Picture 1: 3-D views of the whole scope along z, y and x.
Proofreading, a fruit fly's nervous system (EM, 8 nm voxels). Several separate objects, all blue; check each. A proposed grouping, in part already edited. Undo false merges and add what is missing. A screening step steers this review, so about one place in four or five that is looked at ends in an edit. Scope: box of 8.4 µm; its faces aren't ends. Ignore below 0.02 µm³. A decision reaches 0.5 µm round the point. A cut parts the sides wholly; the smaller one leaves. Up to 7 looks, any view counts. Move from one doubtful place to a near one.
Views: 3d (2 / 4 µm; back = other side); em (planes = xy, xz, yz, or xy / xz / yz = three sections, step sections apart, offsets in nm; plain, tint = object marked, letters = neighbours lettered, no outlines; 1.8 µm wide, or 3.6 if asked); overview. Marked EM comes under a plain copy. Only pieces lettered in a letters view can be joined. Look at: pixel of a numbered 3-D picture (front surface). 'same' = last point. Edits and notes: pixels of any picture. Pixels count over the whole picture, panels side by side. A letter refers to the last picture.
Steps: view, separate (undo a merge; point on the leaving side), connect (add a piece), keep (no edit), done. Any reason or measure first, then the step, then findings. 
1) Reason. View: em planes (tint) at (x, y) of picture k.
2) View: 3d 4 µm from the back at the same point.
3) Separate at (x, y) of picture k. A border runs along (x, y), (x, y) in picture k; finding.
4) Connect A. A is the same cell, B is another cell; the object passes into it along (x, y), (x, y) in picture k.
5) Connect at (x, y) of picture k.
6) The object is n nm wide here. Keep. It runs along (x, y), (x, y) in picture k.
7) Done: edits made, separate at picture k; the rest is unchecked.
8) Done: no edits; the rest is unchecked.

·····

■ **EXERCISE PROMPT**: Exactly the lines from the one containing "7) Done: edits" to the last line of the entries above must be duplicated, with both of those lines included and nothing more.

■ **RESPONSE**:
7) Done: edits made, separate at picture k; the rest is unchecked.
8) Done: no edits; the rest is unchecked.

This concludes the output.